Tanto imperiosa è questa dizione che contagia i traduttori. Voltando in prosa God’s Grandeur nel 1937, Benedetto Croce si scusa della «diminuzione» cui sottopone un artista tanto «squisito nel ritmo e nel verso e nell’impasto della lingua». Ma poi le ultime parole della traduzione sono: «lo Spirito Santo sopra il curvo mondo cova con caldo petto e ali, oh, come splendenti!» – dove don Benedetto si fa scaldo e il Mare del Nord bagna Napoli. Quanto alle «oscurità», scrive, non son volute «per produrre un complesso privo di senso determinato e, con la sua misteriosità, atto a dar luogo a infinite interpretazioni, come presso i mallarmeani e altri tormentati-tormentatori artefici francesi e di altri paesi». Al contrario, è «un’oscurità per effetto di eccessiva condensazione» che punta a un’iper-compressa «chiarezza».

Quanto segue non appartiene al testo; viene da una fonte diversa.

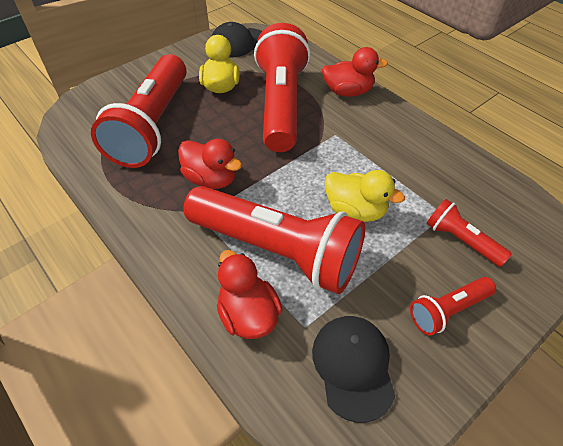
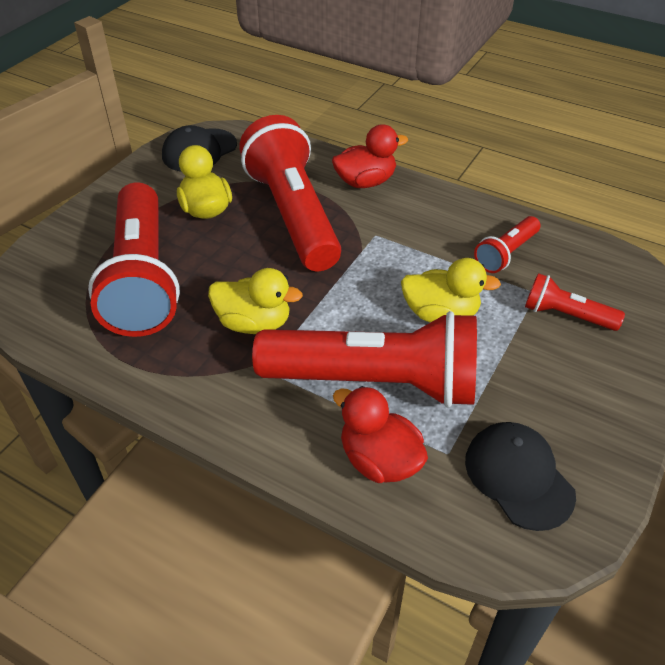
camera: 20 degrees left, 5 degrees down
red duck [178,139,242,189] -> yellow duck [208,268,303,334]
red flashlight [410,277,496,336] -> red flashlight moved to [474,216,540,273]

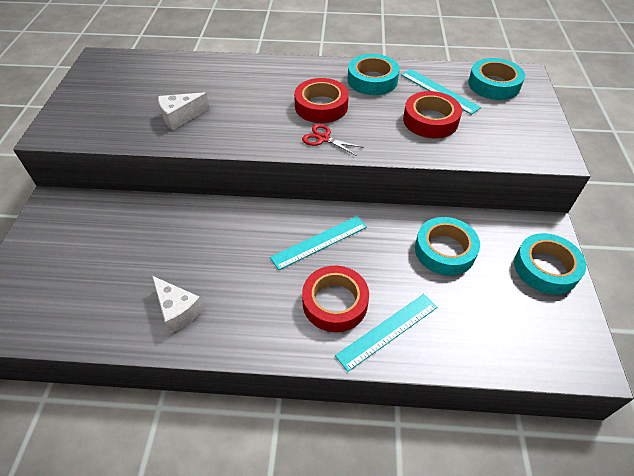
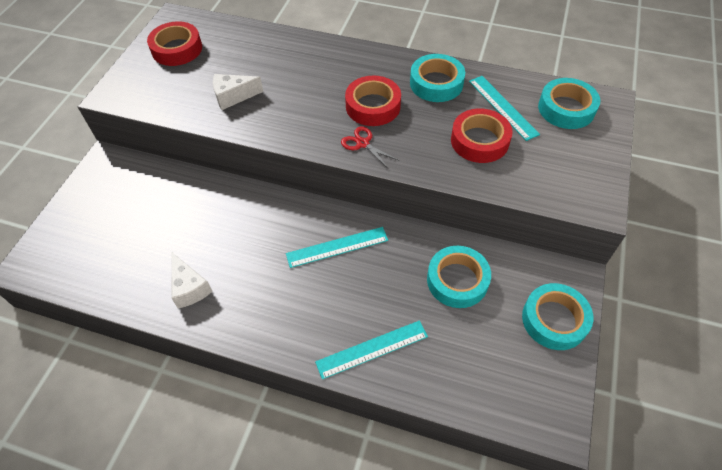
camera: 15 degrees right, 5 degrees up
red tape [302,266,369,332] -> red tape moved to [147,21,202,66]

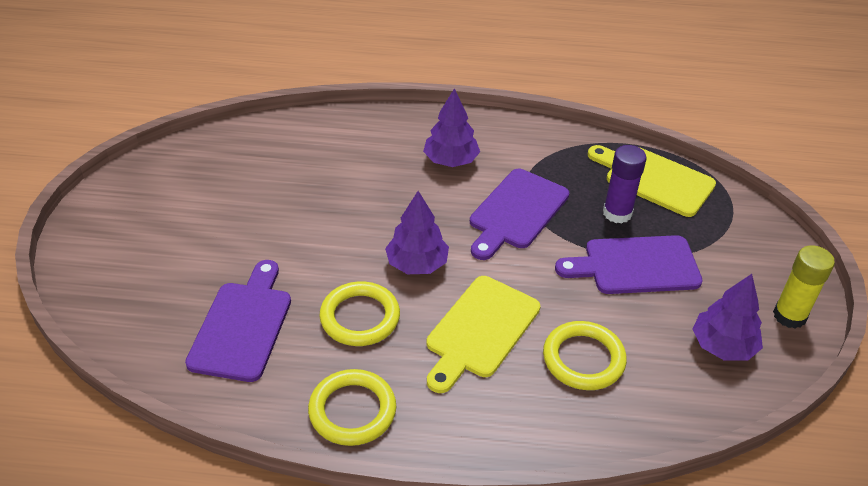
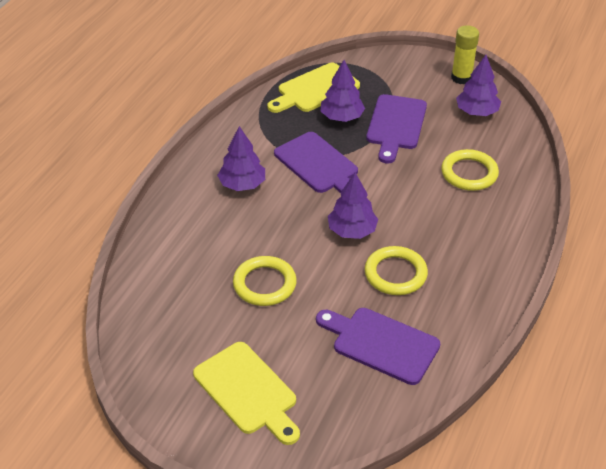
camera: 70 degrees left, 0 degrees up
yellow ring [308,369,396,446] -> yellow ring moved to [233,256,297,306]
yellow cutting board [427,276,540,393] -> yellow cutting board moved to [193,342,300,445]
purple glue stick [603,145,647,224] -> purple tree [320,60,365,122]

Dall’esametro all’anapesto
Il Naufragio di Cagnone è felicemente ritmico. L’incipit è dattilico: «Tù che me dòmini / Dìo! Donatòre del sòffio, del pàne», ma più spesso ricorre l’anapesto – e il metro degli antichi canti di marcia spartani non è inadatto alla preziosa rudezza dell’inglese: «al cuòre dell’Òstia fuggìi con un bàlzo del cuòre», «è dùnque il naufràgio un raccòlto, fa gràno per tè la tempèsta?». Anche se quel naufragio viene presentato come un «dramma didattico messo in scena dalla Provvidenza», Cagnone rileva la sostanziale «contingenza dell’apparato dottrinale» di Hopkins. Nel 1962 Hans Urs von Balthasar (gesuita lui stesso) scriveva che «il Dio vivente gli appare in momenti decisivi come un fuoco cosmico Eracliteo (quasi con l’aspetto di Shiva), come nel ruggente mare invernale in cui affonda e viene distrutto il Deutschland con le sue cinque suore esiliate». E per Croce Hopkins non era «un poeta-gesuita», ma «un gesuita-poeta». La traduzione riserva una sorpresa. Nel momento culminante leggiamo che l’eroica suora, in preda alla furia dei venti, «gridava “Khristós, O Khristós, vieni fa’ presto”», dove in inglese c’è un semplice «Christ». E poi troviamo Galilaìa, Saûlos, Hebhel, Qayin, Símon Pétros, ecc. al posto di Galilee, Paul, Abel, Cain, e Simon Peter. Con queste grafie greco-ebraiche Cagnone intende «rammentare l’intreccio diacronico delle culture» e «avvicinare la devozione del Cristianesimo delle origini». Ma perché introdurle se Hopkins non l’ha fatto? Il testo fondamentale per conoscere questo formidabile poeta resta l’ampia raccolta di poesie e prose impeccabilmente curata da Viola Papetti per i Classici Rizzoli nel 1992, da tempo introvabile: Dalle foglie della Sibilla. Per quale motivo non se ne possa cavare un volume della BUR non è facile capirlo.